Hi everyone: This article is amazing and woke. Hopefully we can all read it with an open mind. Also, everyone should follow Civil Eats if they have a Facebook account.
We might finally become the nation that the founders imagined, but could not achieve in their time. However, this is about more than evolving from the colonial roots of our society—where the purpose of some of us was to serve the others—to a “modern society” where some of us “tolerate” (which literally means “put up with”) the others. This will take recognition of the fictions that have sanctioned the systematic deprivation of others. Those fictions are crumbling in our times because it is increasingly becoming undeniable that rank racism exists and that it limits the human potential of some of us (and thereby of the nation as a whole). The food system was one of the organizing axes of the nation’s development, and we live still with the relics of the exploitative history of agriculture and it’s continuing plunder. (Visit any labor camp, dairy operation, meat packing plant, or the ‘back of the house’ of any restaurant for an example.) What we all can do, particularly those of us with national voices, is speak the truth about the way the system actually functions, while simultaneously going about the work of building a better version of our nation’s future.
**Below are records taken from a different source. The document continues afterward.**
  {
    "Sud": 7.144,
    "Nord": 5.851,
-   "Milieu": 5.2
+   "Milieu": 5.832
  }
Malcolm X said something the food movement needs to hear: “If you stick a knife in my back nine inches and pull it out six inches, that’s not progress. If you pull it all the way out, that’s not progress. The progress comes from healing the wound that the blow made. They haven’t even begun to pull the knife out. They won’t even admit the knife is there.” We should do right by our humanity and use history as a lens through which to view today’s system of food injustice. History about the soil on which local food is grown. About the blood and bones of Native Americans and slaves in that soil. About the legacy of settler colonialism that allows some people to obsess over kale while those harvesting it can’t afford to buy it.
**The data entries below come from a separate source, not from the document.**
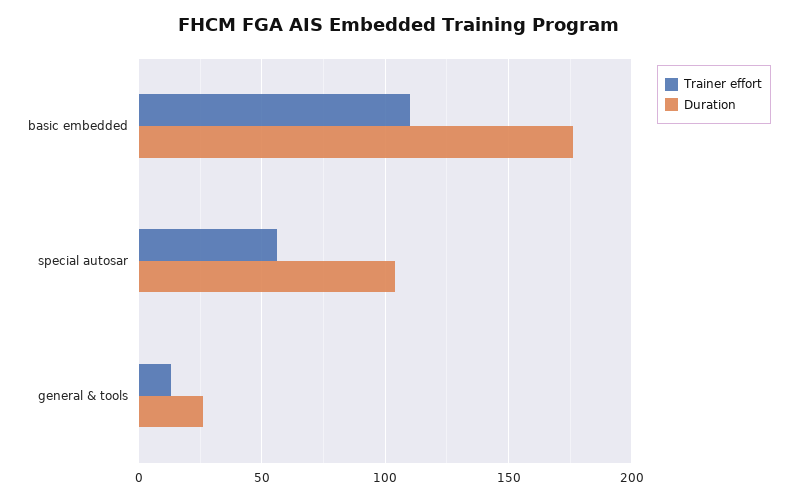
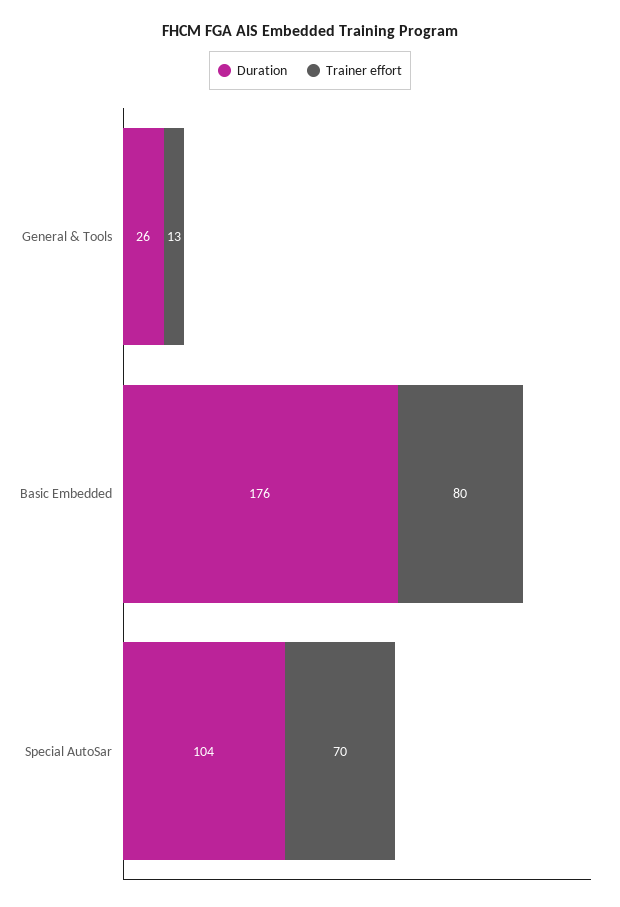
  {
    "Trainer effort": {
-     "basic embedded": 110,
+     "basic embedded": 80,
-     "special autosar": 55,
+     "special autosar": 70,
      "general & tools": 13
    },
    "Duration": {
      "basic embedded": 176,
      "special autosar": 104,
      "general & tools": 26
    }
  }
The ‘“food movement” has historically struggled to center racial justice and more specifically to center and resist anti-Black racism. Given the roots of the agriculture in America, its origins in chattel slavery and violent plantation culture, it is no surprise that we see an evolved and sophisticated continuation of that culture in today’s food system. Rampant exploitation of workers, displacement from land and home via gentrification and foreclosures, inadequate access to quality food, all reinforced by racialized policies. Quite frankly, our modern food system is a true regime of food apartheid that undermines democratic and community control of our food systems. It does so with privatization/corporatization at the expense of people and the planet for profits. The tactics commonly employed by the ‘“food movement” are rooted in changing individual behaviors so much so that we tell people to “vote with their forks,” and have clever puns like the “plate of the union.” Our plates are not united and what’s on your fork can look vastly different if you’re in a red-lined, over-policed community with struggling schools and low-wage jobs. We say if people just had nutrition education, then we can change the system, but systems change doesn’t work like that. We have to organize, we have to engage in direct action and confrontation with the state and corporations. We have to ensure that resisting anti-Black racism is at the core of our campaigns and strategies. That means supporting and following the leadership of low income people of color. It is critical that anyone engaged in the food movement—or any movement for that matter—have a racial justice analysis and further a racial justice practice. Any movement devoid of that practice is not a movement at all.